## Start Text excerpt

Who is “The Good Hand,” Michael Patrick F. Smith’s memoir about working in the North Dakota oil fields, for? Those seeking points to make across our political divides will not find a condemnation of the oil business; a celebration of the oil business; an explanation of how fracking works; an exposé of reckless oil-field behavior; a sociological analysis of Smith’s often rough, always Republican co-workers; or “Hillbilly Elegy” nostalgia for a rollicking, dip-spitting way of life. Before his nine-month stint as a “swamper,” assisting in the rigging up and down of drilling and auxiliary equipment at a well site, Smith was an actor, musician and playwright, with Brooklyn liberal politics to match.

Readers who come to “The Good Hand” previously uninterested in moving equipment — which is, well, everyone — will also find a memoir padded in front, bumpy in Smith’s self-portrayal as both a quiet watcher and an “adrenaline freak” and short of the redemptive transformation sold by the book’s subtitle. Smith’s life was more off the rails after he returned from North Dakota.

This, in other words, might be a book that pleases no one.

And yet, after Smith finally starts working in the oil field, in June 2013, the memoir tightens its grip with its depictions of action and men. Smith brings an alchemic talent to describing physical labor, which comes with numb fingers, swinging cranes, precarious footing, damp boots, hooks, chains and extreme cold. He not only writes work scenes with precision but also treats precision itself with reverence: Understanding and doing the job precisely allowed him to triumph over his own softness, ignorance and fear. A negative-38-degree day was “one of the best days of my life,” he writes, and it also provides the best chapter in the book.

With a playwright’s talent for dialogue, storytelling in miniature and staying out of the way, Smith writes dozens of scenes of men moving, joking and endlessly talking — there are few stoics here, or women — in pickups, sublets, job sites and bars. “I’m a good listener, and I’m not quick to judge,” he writes of spending time with the veteran professionals, local residents and drifters in the last days of the Bakken oil boom. Smith never excuses what he heard and saw: homophobia, misogyny, racism and not-too-regretful boasting of past crimes. But he doesn’t define the men by that either. He focuses throughout on actions, of his oil-field “brothers” like Huck, a charismatic giant with a fantastic knack for trouble, and of his real family, marked by bad luck and a bad father. By doing so, he refuses to spoon-feed us judgment; his writing keeps people alive in their histories, talents, humor and mistakes.

## End Text excerpt
## Start Listed entries

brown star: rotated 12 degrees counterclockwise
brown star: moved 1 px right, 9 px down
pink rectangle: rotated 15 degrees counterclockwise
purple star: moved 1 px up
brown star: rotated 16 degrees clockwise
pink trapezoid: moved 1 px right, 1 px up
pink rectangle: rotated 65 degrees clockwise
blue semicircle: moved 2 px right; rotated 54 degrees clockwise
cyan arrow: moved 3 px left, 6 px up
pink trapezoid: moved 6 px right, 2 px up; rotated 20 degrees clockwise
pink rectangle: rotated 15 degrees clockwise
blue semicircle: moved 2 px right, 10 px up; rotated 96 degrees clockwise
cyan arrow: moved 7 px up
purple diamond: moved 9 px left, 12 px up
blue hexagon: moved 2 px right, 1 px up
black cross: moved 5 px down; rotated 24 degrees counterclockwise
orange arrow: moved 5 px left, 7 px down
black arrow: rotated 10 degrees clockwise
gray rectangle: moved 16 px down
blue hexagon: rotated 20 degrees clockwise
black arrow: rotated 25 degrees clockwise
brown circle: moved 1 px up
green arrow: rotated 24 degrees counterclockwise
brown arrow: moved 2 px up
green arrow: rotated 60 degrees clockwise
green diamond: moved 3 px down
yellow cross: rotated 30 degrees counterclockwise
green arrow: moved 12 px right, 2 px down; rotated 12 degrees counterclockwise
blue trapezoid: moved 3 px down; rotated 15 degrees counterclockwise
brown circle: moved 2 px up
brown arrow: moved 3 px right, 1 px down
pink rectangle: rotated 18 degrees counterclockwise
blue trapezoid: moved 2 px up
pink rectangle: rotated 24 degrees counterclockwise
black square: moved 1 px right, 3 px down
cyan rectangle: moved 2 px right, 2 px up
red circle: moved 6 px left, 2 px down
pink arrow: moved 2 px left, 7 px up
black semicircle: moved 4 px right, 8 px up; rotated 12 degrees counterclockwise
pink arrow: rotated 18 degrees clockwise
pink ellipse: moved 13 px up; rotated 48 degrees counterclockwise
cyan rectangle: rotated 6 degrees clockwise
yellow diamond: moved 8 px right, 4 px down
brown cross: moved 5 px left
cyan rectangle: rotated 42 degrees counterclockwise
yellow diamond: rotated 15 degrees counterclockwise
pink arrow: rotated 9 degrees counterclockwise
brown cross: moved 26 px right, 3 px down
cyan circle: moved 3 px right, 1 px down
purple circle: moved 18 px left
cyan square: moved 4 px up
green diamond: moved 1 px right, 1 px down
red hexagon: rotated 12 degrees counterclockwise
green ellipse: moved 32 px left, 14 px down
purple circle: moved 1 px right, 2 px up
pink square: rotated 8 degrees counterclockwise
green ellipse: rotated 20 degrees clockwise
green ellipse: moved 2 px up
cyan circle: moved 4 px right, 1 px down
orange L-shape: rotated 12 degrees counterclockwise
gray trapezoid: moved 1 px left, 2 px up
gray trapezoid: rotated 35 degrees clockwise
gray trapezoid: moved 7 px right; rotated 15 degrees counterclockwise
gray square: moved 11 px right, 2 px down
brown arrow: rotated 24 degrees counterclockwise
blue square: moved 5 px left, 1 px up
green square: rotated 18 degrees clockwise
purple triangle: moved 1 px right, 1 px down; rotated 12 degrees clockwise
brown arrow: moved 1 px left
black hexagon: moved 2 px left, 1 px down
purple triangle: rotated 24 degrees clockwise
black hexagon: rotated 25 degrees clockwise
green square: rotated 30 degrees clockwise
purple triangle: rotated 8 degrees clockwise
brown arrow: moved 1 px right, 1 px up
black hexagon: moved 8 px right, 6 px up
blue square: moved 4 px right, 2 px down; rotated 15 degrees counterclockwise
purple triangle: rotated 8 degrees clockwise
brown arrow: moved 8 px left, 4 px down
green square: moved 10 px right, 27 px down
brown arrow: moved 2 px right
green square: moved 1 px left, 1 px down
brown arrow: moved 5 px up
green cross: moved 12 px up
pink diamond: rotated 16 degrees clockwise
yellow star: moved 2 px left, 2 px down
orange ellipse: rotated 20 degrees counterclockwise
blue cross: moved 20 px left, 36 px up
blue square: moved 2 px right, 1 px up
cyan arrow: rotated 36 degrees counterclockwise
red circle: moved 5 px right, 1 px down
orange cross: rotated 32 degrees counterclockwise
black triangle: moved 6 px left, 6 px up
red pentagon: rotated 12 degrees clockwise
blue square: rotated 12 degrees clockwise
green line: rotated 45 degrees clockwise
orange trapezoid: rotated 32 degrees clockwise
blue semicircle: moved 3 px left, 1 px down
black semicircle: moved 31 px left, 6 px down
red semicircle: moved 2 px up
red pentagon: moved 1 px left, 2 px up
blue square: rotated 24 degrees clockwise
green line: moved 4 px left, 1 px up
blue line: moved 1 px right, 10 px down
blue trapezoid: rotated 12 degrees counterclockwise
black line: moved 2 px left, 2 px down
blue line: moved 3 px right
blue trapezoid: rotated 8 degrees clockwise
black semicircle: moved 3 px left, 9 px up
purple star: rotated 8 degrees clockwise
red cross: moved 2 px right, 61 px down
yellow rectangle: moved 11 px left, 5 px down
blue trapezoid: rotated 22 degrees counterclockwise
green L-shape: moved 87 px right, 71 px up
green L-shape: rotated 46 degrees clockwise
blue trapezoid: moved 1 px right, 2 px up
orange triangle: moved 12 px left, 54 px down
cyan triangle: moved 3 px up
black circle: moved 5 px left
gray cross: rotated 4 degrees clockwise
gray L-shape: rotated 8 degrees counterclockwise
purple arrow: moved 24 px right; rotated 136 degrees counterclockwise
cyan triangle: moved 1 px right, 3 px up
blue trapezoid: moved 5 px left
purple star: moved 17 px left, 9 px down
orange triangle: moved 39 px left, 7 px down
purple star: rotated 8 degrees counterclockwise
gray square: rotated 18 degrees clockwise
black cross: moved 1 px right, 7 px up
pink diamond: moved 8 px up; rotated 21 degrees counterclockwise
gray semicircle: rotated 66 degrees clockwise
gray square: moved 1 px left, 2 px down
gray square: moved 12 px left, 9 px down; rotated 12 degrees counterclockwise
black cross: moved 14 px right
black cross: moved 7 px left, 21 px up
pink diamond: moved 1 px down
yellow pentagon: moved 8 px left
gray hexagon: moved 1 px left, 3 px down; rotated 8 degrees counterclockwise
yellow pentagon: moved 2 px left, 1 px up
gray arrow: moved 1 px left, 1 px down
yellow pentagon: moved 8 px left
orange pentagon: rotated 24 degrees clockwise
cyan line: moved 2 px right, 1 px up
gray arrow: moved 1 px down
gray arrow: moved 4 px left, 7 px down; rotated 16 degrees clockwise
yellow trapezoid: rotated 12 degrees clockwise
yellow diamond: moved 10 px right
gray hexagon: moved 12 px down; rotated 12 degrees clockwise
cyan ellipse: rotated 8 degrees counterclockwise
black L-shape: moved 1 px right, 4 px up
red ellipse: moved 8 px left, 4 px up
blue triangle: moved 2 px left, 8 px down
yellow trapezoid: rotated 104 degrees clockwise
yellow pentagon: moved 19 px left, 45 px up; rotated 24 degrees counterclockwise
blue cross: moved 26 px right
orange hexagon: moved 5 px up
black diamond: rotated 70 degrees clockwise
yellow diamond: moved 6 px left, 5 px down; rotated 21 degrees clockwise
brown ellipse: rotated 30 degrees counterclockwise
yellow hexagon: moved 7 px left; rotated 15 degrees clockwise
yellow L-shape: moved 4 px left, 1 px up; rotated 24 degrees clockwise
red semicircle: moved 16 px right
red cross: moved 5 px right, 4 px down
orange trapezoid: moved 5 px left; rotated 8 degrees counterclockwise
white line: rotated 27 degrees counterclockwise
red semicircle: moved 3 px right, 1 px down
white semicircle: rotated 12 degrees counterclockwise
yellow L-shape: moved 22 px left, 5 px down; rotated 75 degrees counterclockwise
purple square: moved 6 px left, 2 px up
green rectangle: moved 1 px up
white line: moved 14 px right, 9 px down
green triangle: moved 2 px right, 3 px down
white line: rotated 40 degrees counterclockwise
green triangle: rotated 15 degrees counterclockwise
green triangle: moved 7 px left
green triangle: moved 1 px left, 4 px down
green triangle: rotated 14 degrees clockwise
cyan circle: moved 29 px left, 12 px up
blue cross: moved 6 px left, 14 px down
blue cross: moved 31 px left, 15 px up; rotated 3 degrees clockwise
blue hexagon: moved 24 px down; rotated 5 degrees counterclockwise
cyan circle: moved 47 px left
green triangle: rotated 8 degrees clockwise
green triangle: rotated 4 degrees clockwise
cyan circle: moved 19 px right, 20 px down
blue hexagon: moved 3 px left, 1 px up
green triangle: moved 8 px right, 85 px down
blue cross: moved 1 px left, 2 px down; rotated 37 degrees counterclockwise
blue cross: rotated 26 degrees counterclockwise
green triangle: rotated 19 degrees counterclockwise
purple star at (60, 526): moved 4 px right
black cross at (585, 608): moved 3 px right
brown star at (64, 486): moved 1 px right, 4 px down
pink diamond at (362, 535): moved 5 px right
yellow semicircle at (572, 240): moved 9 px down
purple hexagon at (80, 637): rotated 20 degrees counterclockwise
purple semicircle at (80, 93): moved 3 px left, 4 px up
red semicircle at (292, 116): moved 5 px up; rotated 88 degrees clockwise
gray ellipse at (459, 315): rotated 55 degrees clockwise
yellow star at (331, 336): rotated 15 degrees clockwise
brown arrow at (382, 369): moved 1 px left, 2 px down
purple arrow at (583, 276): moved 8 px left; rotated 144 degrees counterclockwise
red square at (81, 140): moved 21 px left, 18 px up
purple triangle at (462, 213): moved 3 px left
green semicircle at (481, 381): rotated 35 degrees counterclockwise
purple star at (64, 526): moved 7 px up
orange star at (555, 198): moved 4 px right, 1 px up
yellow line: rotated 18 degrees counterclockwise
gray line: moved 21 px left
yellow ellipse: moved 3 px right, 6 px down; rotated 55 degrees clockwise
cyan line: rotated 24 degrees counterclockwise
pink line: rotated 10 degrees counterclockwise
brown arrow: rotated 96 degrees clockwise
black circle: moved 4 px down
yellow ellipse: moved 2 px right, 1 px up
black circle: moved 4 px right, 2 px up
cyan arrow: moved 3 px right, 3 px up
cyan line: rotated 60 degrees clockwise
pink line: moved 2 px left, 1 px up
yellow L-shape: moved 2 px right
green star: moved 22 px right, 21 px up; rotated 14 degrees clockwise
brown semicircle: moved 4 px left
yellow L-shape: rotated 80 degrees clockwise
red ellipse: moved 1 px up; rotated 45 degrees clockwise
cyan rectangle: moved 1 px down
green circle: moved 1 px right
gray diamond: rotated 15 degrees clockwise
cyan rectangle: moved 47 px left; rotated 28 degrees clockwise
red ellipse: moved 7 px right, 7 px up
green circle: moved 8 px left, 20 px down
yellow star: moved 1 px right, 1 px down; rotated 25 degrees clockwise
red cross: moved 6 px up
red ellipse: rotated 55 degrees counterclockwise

## End Listed entries

[Requirements]
Edit the book review: reproduce the passage from "Readers who come" up to and including "from North Dakota.", with "subtitle" changed to "cover".

[Task answer]
Readers who come to “The Good Hand” previously uninterested in moving equipment — which is, well, everyone — will also find a memoir padded in front, bumpy in Smith’s self-portrayal as both a quiet watcher and an “adrenaline freak” and short of the redemptive transformation sold by the book’s cover. Smith’s life was more off the rails after he returned from North Dakota.